Monsieur le Secrétaire général,

Dans la perspective d’un renouveau du multilatéralisme, telle que je l’ai esquissée ci-dessus, la réforme des Nations Unies occupe une place centrale. Il faut mieux adapter nos institutions aux défis nouveaux et aux mandats actuels qui sont les siens. Cette véritable « mise à niveau » du système onusien doit se traduire par un renforcement réel des instruments d’analyse, de décision et d’action dont nous disposons. Ce multilatéralisme efficace doit s’exprimer à travers un renforcement du système onusien dans son ensemble.

En adoptant une approche plus globale, nous concevons l’enjeu de la réforme non pas comme un jeu à somme nulle, mais comme un jeu à somme positive, où chaque acteur, chaque institution profite de l’impulsion nouvelle ainsi donnée.

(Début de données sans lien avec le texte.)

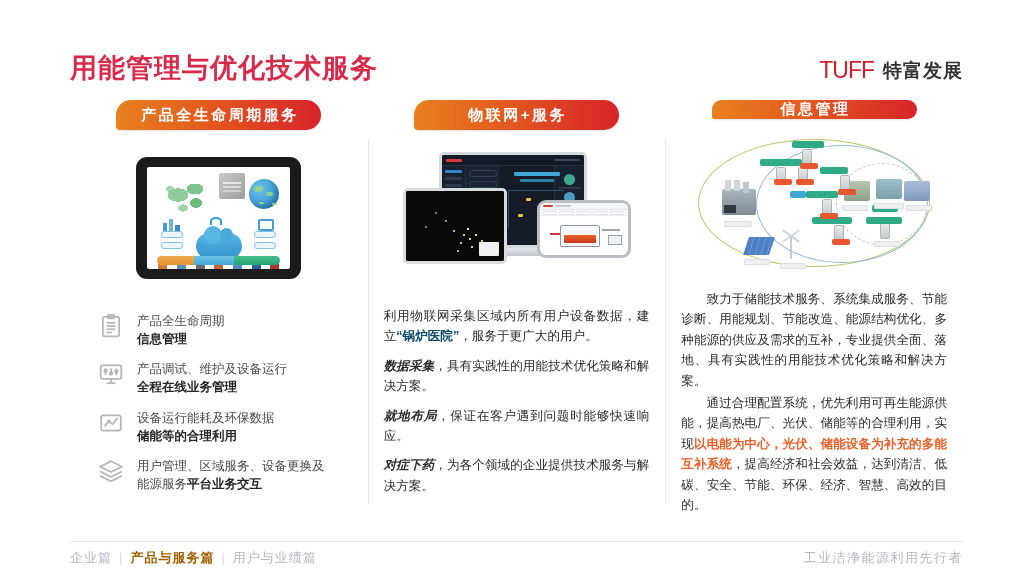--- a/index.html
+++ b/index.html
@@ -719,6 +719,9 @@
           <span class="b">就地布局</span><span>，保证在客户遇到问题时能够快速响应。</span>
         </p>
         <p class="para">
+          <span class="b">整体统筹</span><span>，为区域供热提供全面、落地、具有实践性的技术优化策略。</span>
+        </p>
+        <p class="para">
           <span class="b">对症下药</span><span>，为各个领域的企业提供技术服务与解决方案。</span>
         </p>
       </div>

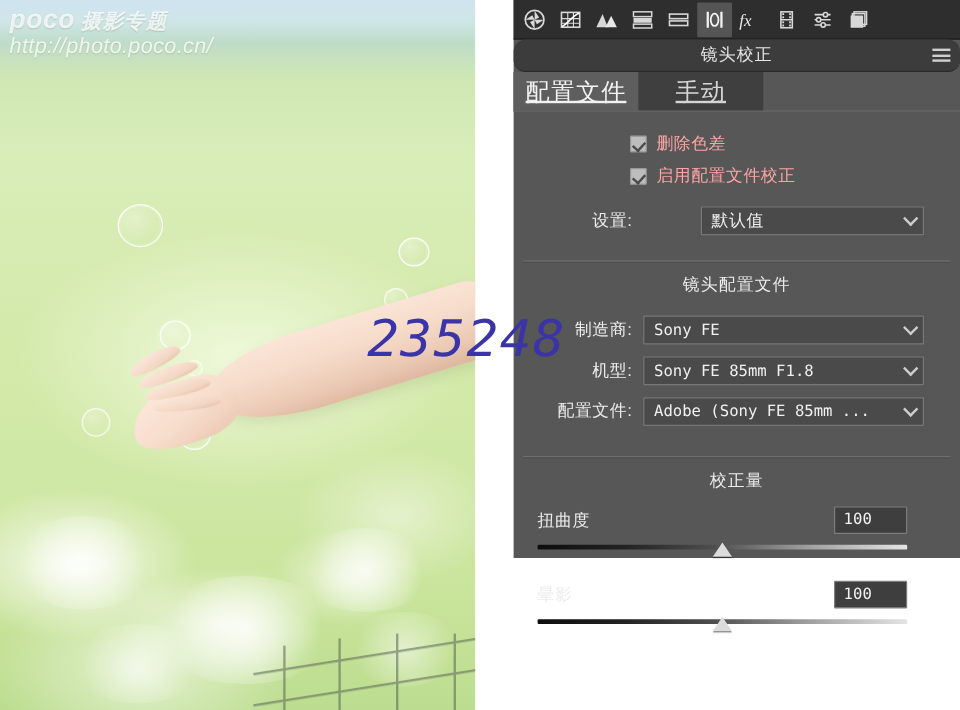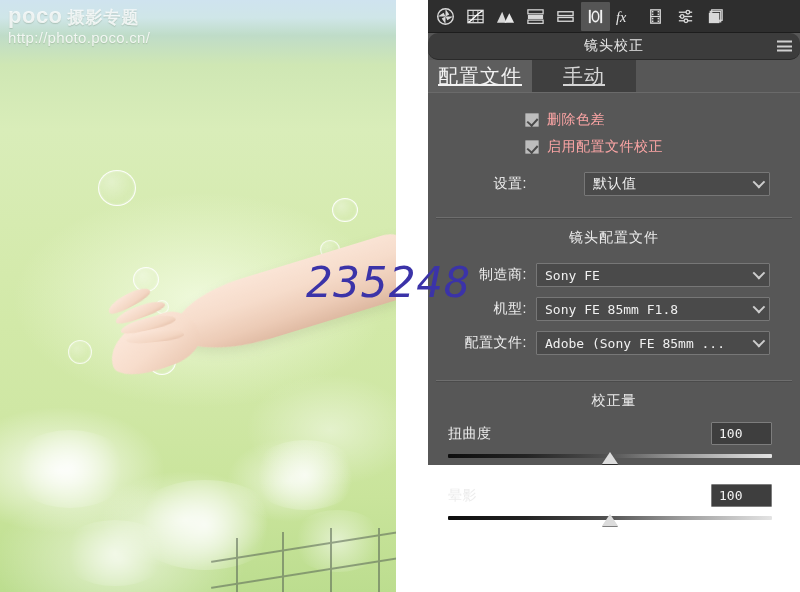--- a/index.html
+++ b/index.html
@@ -80,6 +80,7 @@
     color: rgba(255,255,255,.78);
     text-shadow: 0 1px 1px rgba(120,140,120,.35);
     pointer-events: none;
+    font-style: italic;
   }
   .wm-line1 { font-size: 22px; font-weight: 700; letter-spacing: .5px; line-height: 24px; }
   .wm-line1 .cn { font-size: 17px; font-weight: 700; margin-left: 5px; letter-spacing: 1px; }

Des progrès importants ont d’ores et déjà été faits s’agissant de la revitalisation de l’Assemblée générale, sous la conduite du Président de la 58ème Assemblée générale, l’Honorable Julian Hunte. Ces efforts doivent désormais, d’une part, trouver une traduction dans les faits et, d’autre part, être poursuivis et approfondis.

La réforme du Conseil de Sécurité – en discussion depuis plus d’une dizaine d’années – devra être menée de manière à permettre à cet organe essentiel de mieux représenter la réalité du monde d’aujourd’hui, condition même de sa légitimité, tout en garantissant l’efficacité de son action. Une interaction plus active avec l’Assemblée générale et un meilleur partage des rôles, de même qu’une transparence accrue à l’égard des Etats non-membres du Conseil de Sécurité devraient accompagner et encadrer tout élargissement futur du Conseil.

La restructuration des travaux de l’ECOSOC et des grandes commissions de l’Assemblée devrait être menée avec détermination et courage, afin que des activités plus concentrées et mieux organisées puissent gagner en pertinence et en impact politique à l’échelle des problèmes de substance qui y sont traités.

Le renforcement de l’Etat de droit à l’échelle mondiale tel que l’a appelé dans ses vœux notre Secrétaire général, et en particulier, la consolidation de la Cour pénale internationale et son universalisation à terme, me paraissent constituer un objectif de première importance, tout comme la protection des droits de l’homme, dont je souhaiterais souligner, une fois de plus, le caractère central.

Enfin, je ne voudrais pas omettre d’évoquer le Secrétariat des Nations Unies et les personnels des Nations Unies qui accomplissent, avec courage et dévouement, parfois au péril de leur vie, une mission extraordinairement difficile. Il est essentiel que nous soyons en mesure de doter notre Organisation des moyens, notamment financiers, dans le cadre des discussions budgétaires de cette année, pour faire face aux mandats que nous lui conférons, notamment s’agissant des opérations de maintien de la paix. Il est également essentiel que l’organisation puisse adopter une politique déterminée en matière de protection des personnels des Nations Unies qui agissent en notre nom, dans des circonstances souvent dangereuses, aux quatre coins de la terre.

Monsieur le Président,

Monsieur le Secrétaire général,

Excellences,

Mesdames et Messieurs,

Il paraît que si l’on veut jeter un sort à quelqu’un, on lui souhaite de vivre en des temps intéressants. Je ne sais pas si nous vivons sous un sort, mais je sais en tout cas que nous vivons des temps intéressants, des temps du débat et de la réorientation, des temps du choix et de la relance de la coopération internationale. Sachons saisir cette chance en donnant ce « supplément d’âme » à nos Nations Unies, qui se sont révélées à l’épreuve comme indispensables. Mais avouons aussi que ce choix du multilatéralisme est un choix exigeant qui nous demande à tous une disponibilité accrue à remettre en question nos certitudes d’antan et d’accepter de nouvelles approches dans un cadre institutionnel rénové.

Sur la voie de ce renouveau, inspirons-nous des vers magnifiques du poète espagnol Antonio Machado (et je cite) :

« Voyageur, le chemin

C’est les traces de tes pas

C’est tout, voyageur ;

Il n’y a pas de chemin,

Le chemin se fait en marchant

Le chemin se fait en marchant » (fin de citation)

Je suis confiant qu’ensemble, nous aurons la vision et le courage de faire le premier pas….et les pas suivants sur ce chemin ambitieux.

Je vous remercie de votre attention.